▶ _Задание_: Определите, согласуется ли каждое из трех утверждений с текстом о Бутовиче, и ответьте «да» или «нет», дословно приведя решающие слова текста. 1. В. О. Витт получил юридическое образование, а позднее стал иппологом. 2. Бутович со временем сменил профессию. 3. А. И. Попов просил Бутовича не играть с огнем.

▶ _Исходный текст_:
· · ·

Современник и сотрудник Бутовича, В. О. Витт, юрист по образованию, когда переменились времена, переменил образ деятельности, как бы выйдя из игры, которая могла оказаться смертельно опасной, и стал иппологом. Другой юрист, тоже бывший сотрудником Бутовича, А. И. Попов, просил его помолчать и не играть с огнем. Бутович профессии не менял, был и остался коневодом, не умерил он и своих амбиций.

Из мемуаров следует, что до революции и после революции Яков Иванович претендовал на руководящую роль, по крайней мере, в орловском коннозаводстве. Говорит он об этом прямо. А борьба за власть шла у нас во всех областях сверху донизу. Вчитываясь, скажем, в историю критических дебатов по вопросам творческого метода, вы не поймете, о чем спорили, если не учтете, что творческий метод – декорация на сцене, а за кулисами спорили по существу о власти, и к власти приходил не тот, кто лучше разбирался в творчестве, а у кого имелось больше сил и находилось больше сторонников свою волю к власти утвердить. Если Бутович хотел власти, то ещё кто-то хотел той же власти сильнее. Так попал Бутович в тюрьму первый раз. И во второй, надо думать, добрались до него всё те же самые враги, которым был он лично ненавистен и лично мешал. Возможно, и областные органы план посадок выполняли. Отцу, реабилитированному, признался закадрами, раньше служивший в КГБ: «В конце квартала ищешь, кого бы взять».

· · ·

▶ _Исходные данные_:
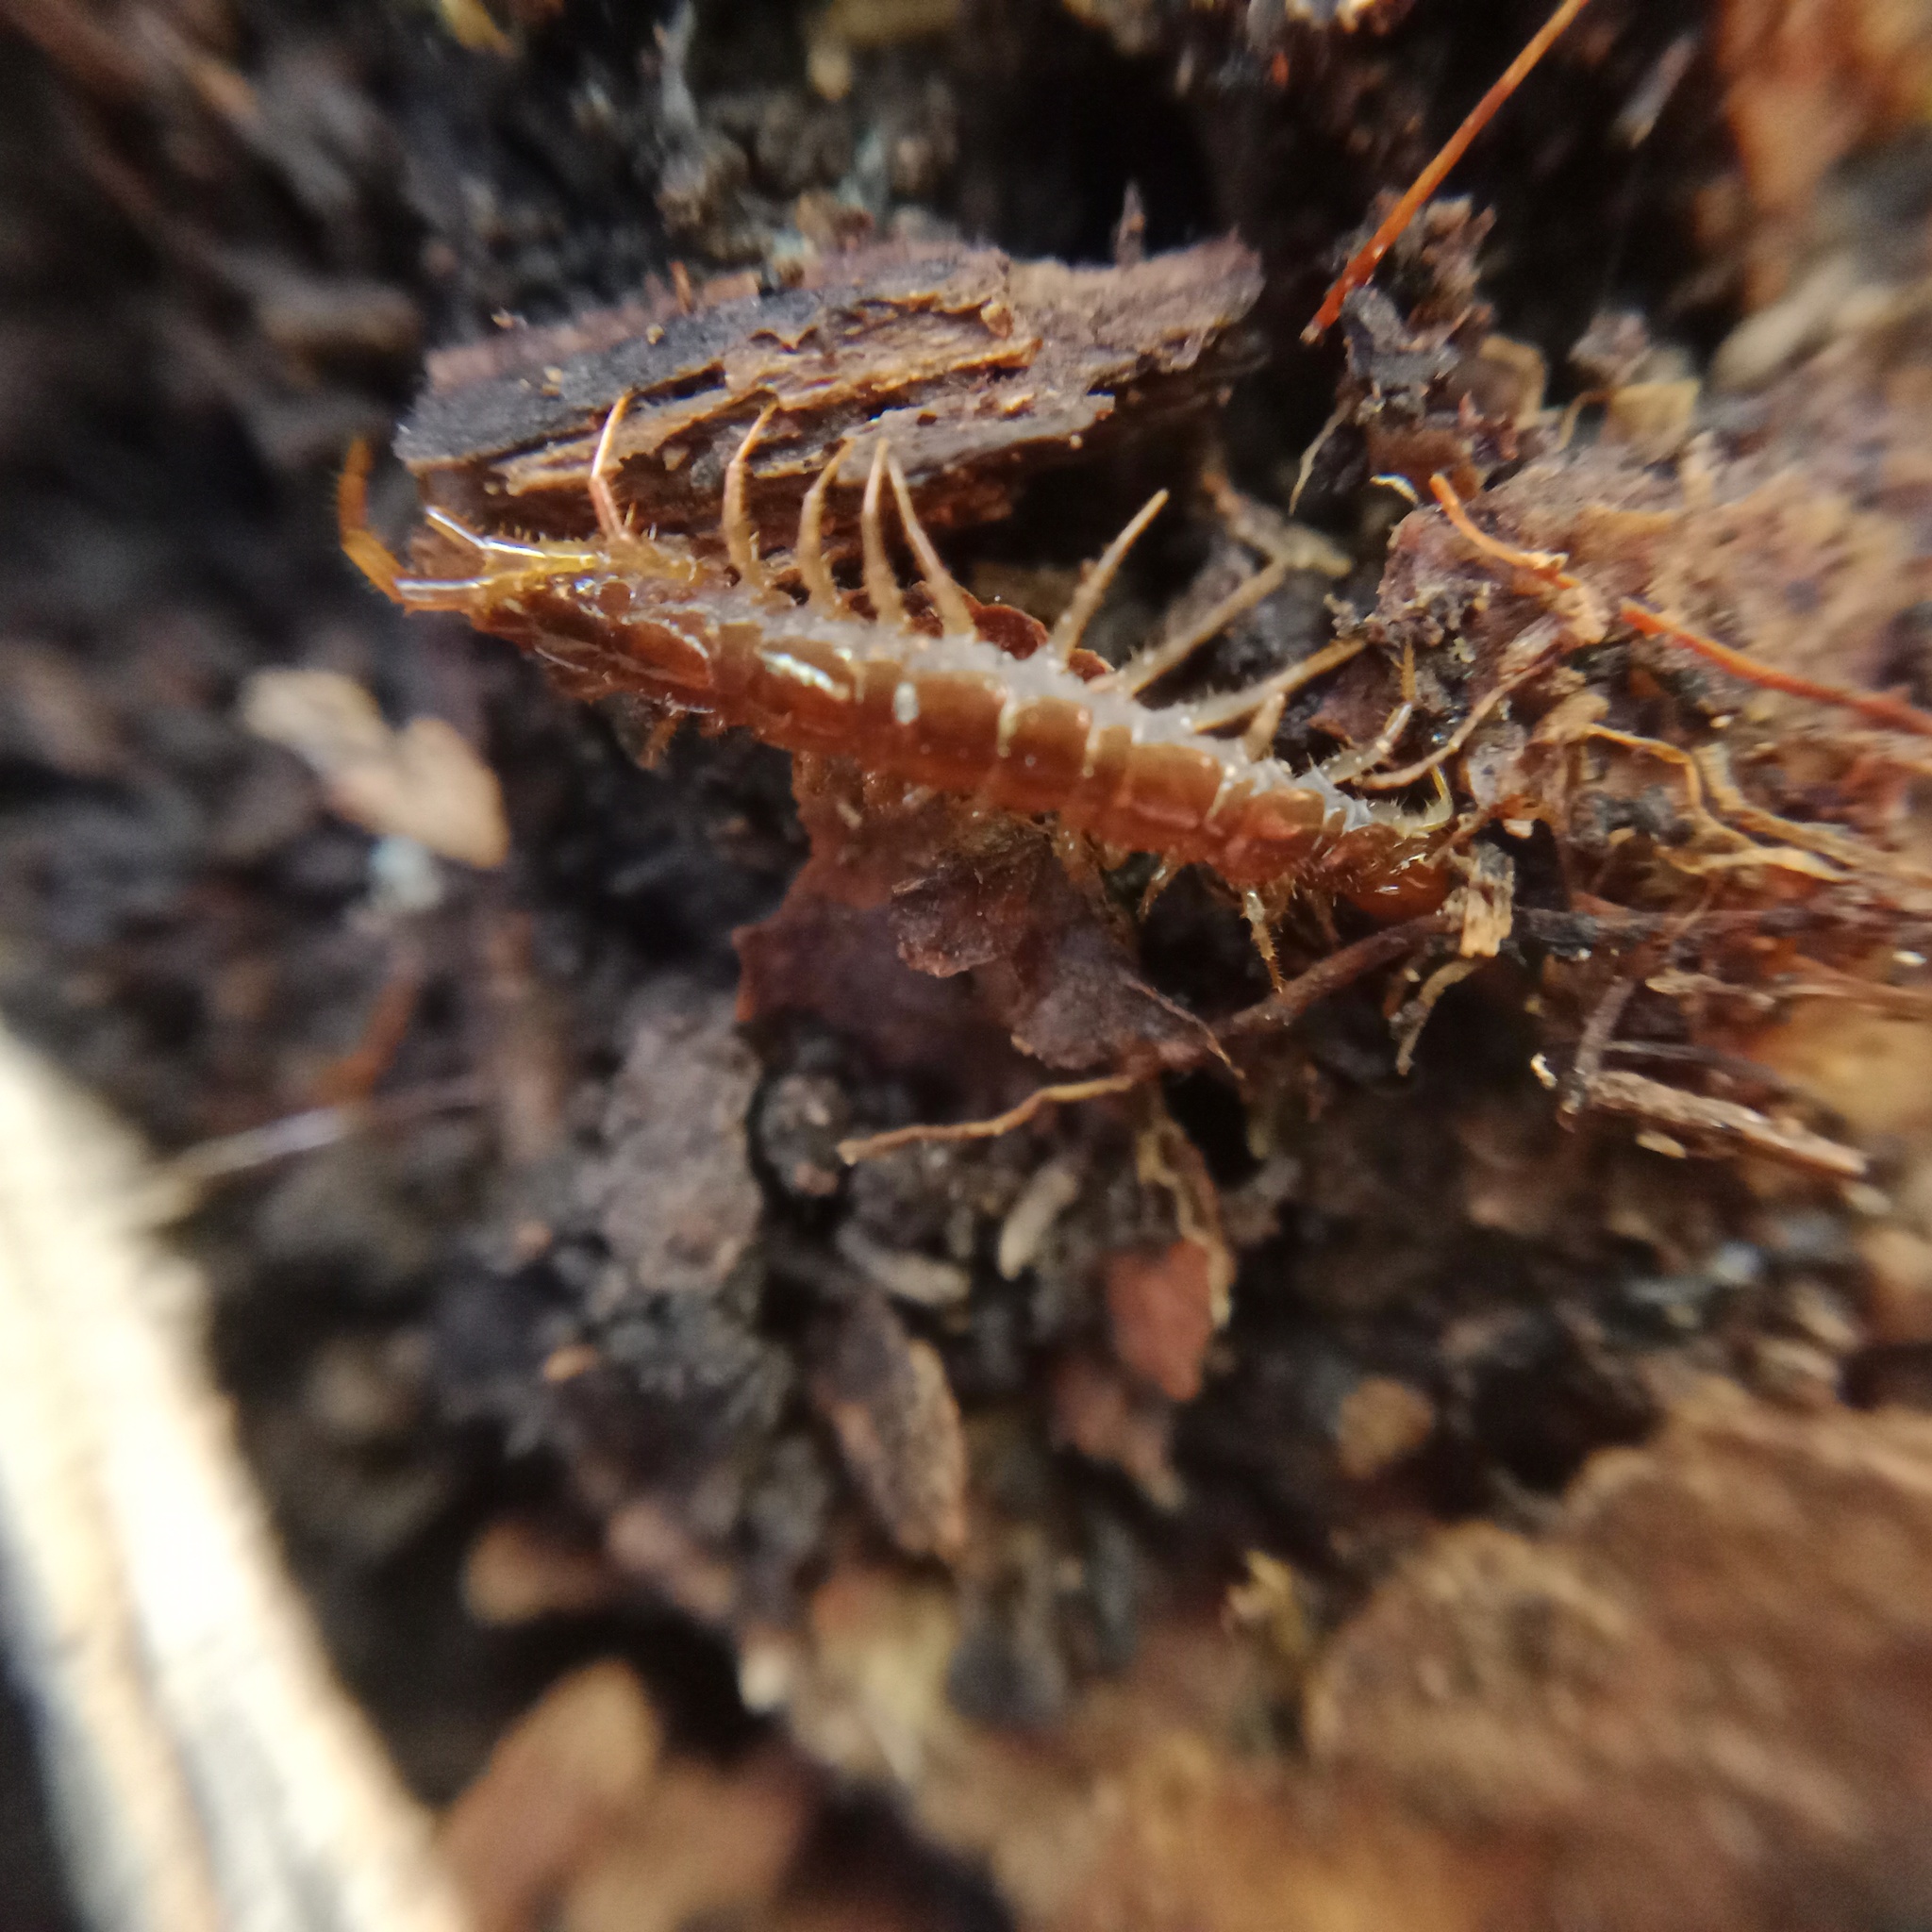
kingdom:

· · ·

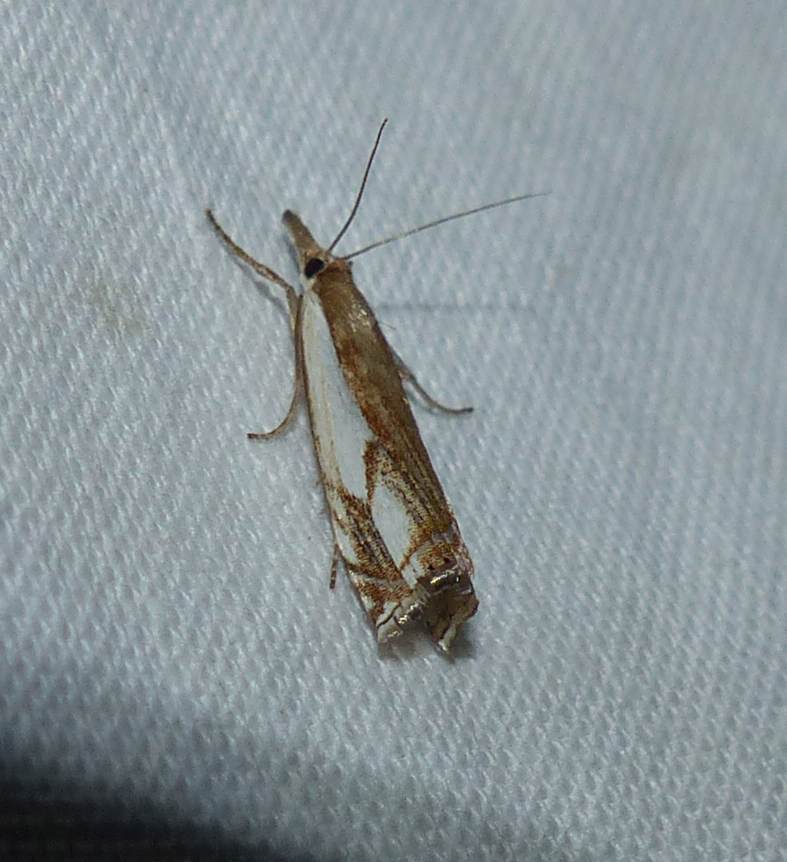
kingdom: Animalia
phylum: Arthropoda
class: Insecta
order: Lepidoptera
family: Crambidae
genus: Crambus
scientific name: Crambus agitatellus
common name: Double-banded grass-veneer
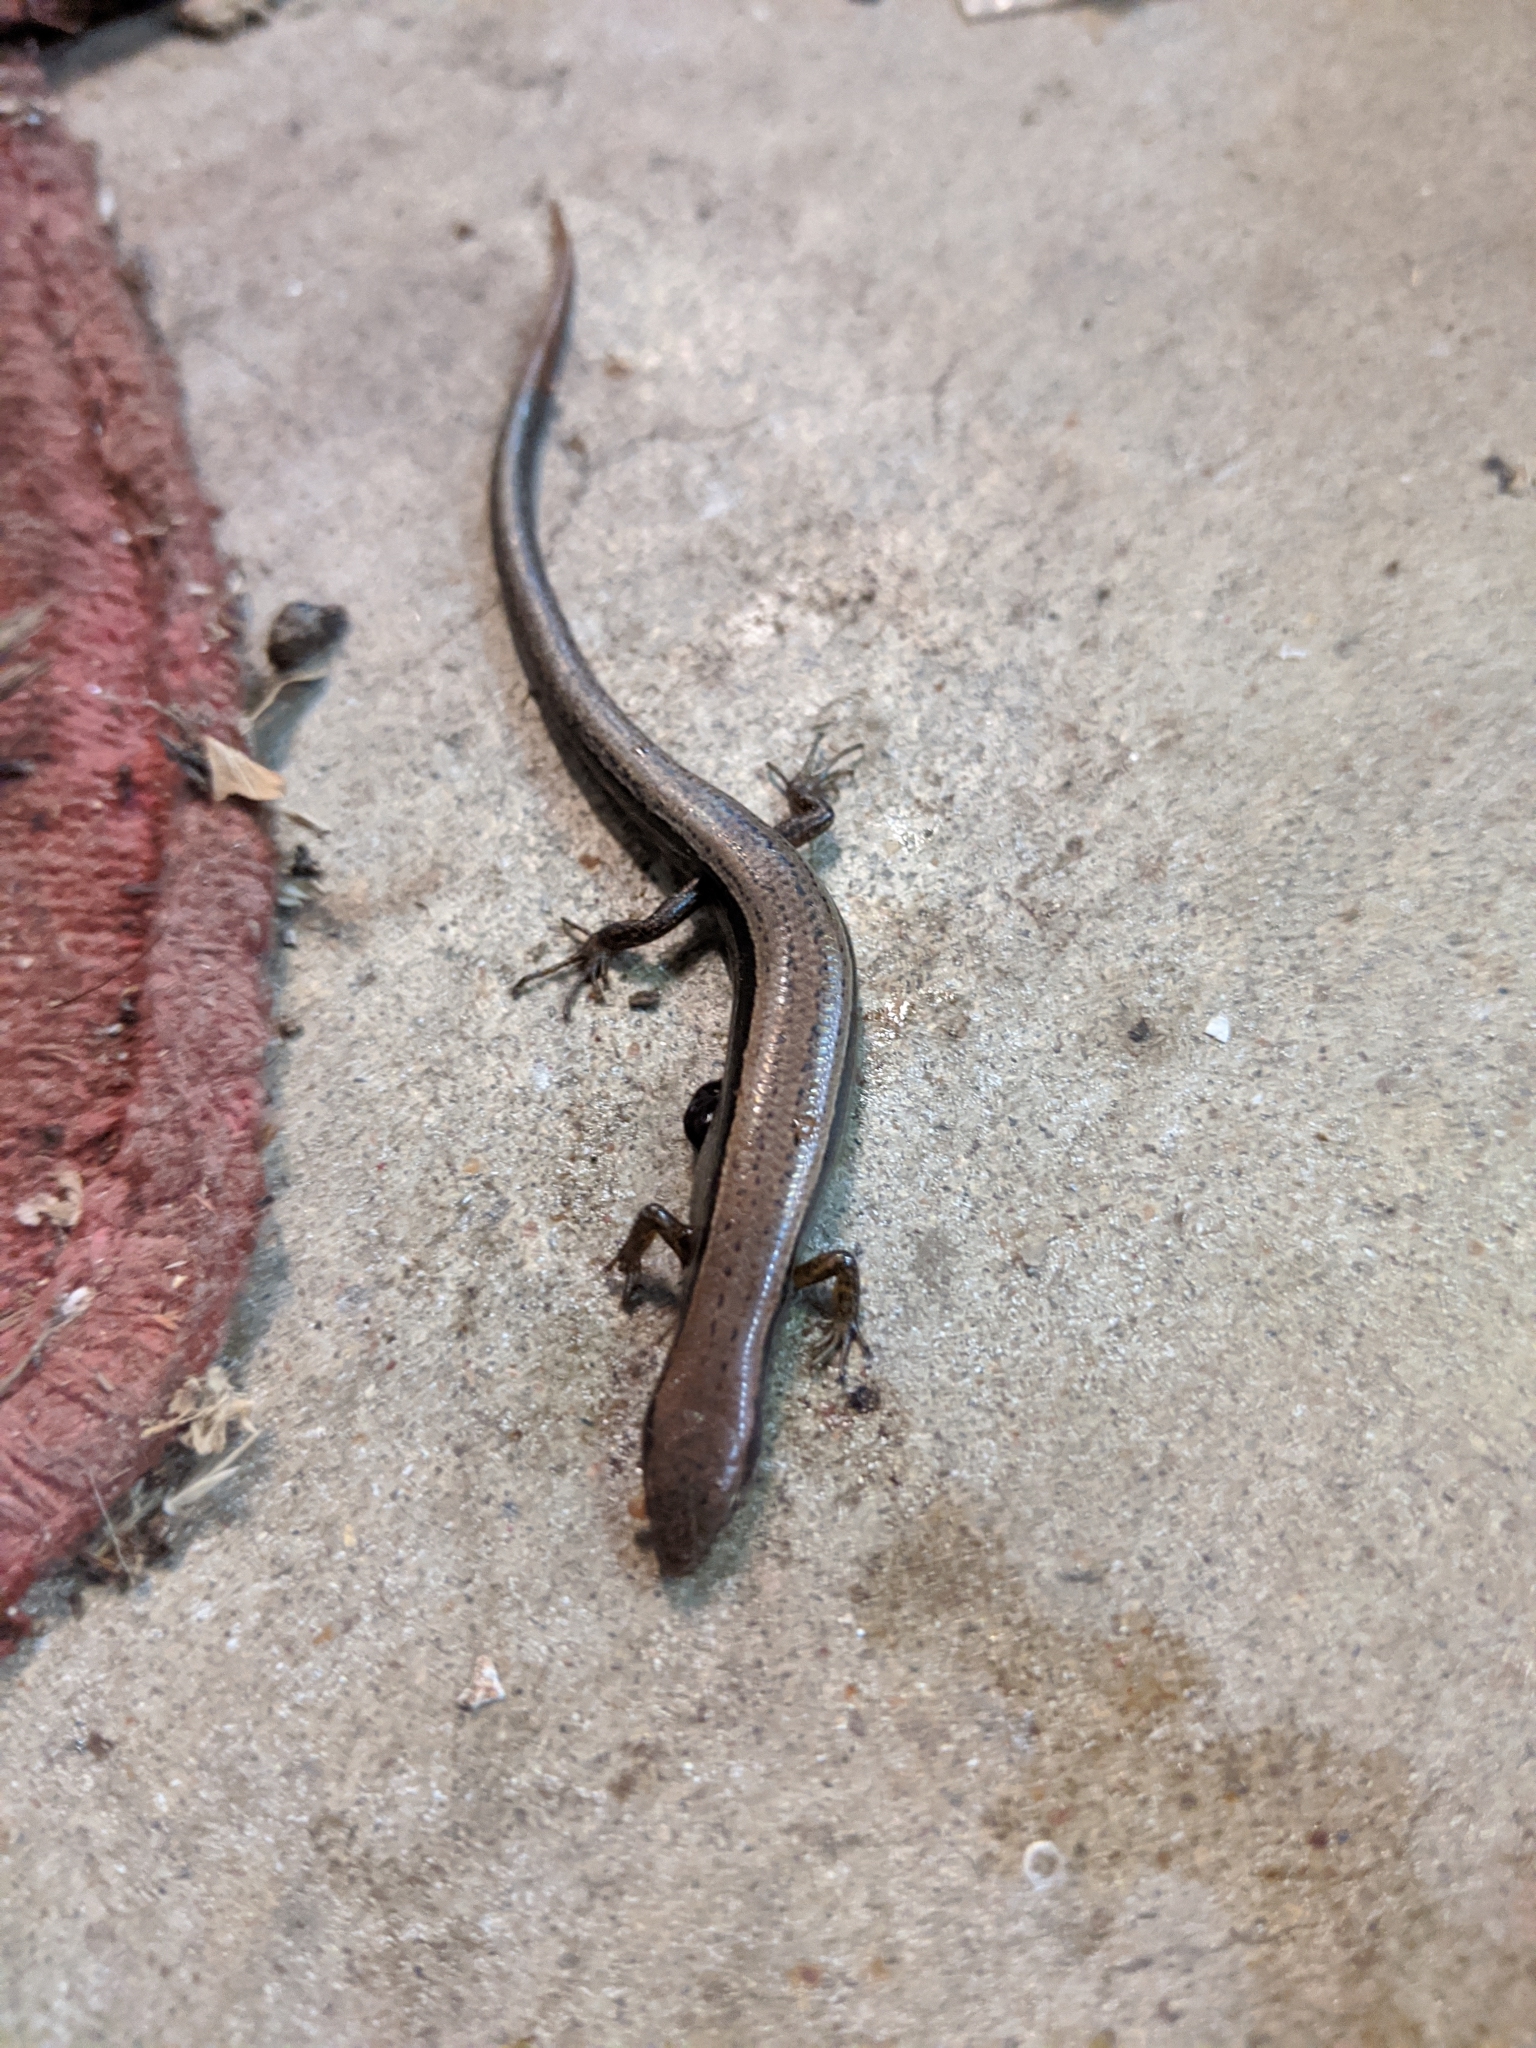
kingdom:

· · ·

▶ _Результат выполнения_:
1. Да: «В. О. Витт, юрист по образованию, когда переменились времена, переменил образ деятельности, как бы выйдя из игры, которая могла оказаться смертельно опасной, и стал иппологом».
2. Нет: «Бутович профессии не менял, был и остался коневодом».
3. Да: «А. И. Попов, просил его помолчать и не играть с огнем».